PCR product of unlinearized plasmid - (Feb/14/2008 )
ive conducted a laboratory practical where we transformed ampicillin resistance into E.coil using pUC19. as part of it, we placed a linear sample and an unlinear sample as templates into PCR, and loaded the products along with a restriction digest of the plasmid, and a whole undigested plasmid into an agarose gel for electrophoresis.
why would unlinearised plasmid produced a different product from PCR?

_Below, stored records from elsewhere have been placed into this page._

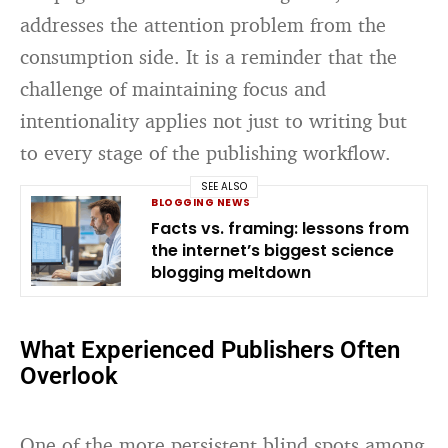
addresses the attention problem from the
consumption side. It is a reminder that the
challenge of maintaining focus and
intentionality applies not just to writing but
to every stage of the publishing workflow.
SEE ALSO
BLOGGING NEWS
Facts vs. framing: lessons from
the internet’s biggest science
blogging meltdown
What Experienced Publishers Often
Overlook
One of the more persistent blind spots among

and my gel results have confused me my linearised plasmid PCR product and circular plasmid product have produced the same results, my restriction digest has two bands, and its migrated the same distance as an undigested whole plasmid, and the linearised plasmid has two very faint bands at the same place as the restriction digest
First of all, you might want to ask yourself what would you expect to see in each lane on your gel. For example, how big do you expect the DNA from your PCRs to be versus the size of the parent plasmid? Should a linear and a cut plasmid give the same results in your PCR or not? Why?
Furthermore, what is the expected difference between your 'uncut' plasmid, your 'linearised' plasmid and your 'restriction digested' plasmid? What size DNA fragments do you expect from each? Also, should the uncut, supercoiled plasmid electrophorese in a similar manner as the linear plasmid or not?
I'm sure if you think this through carefully you can answer most of your questions yourself.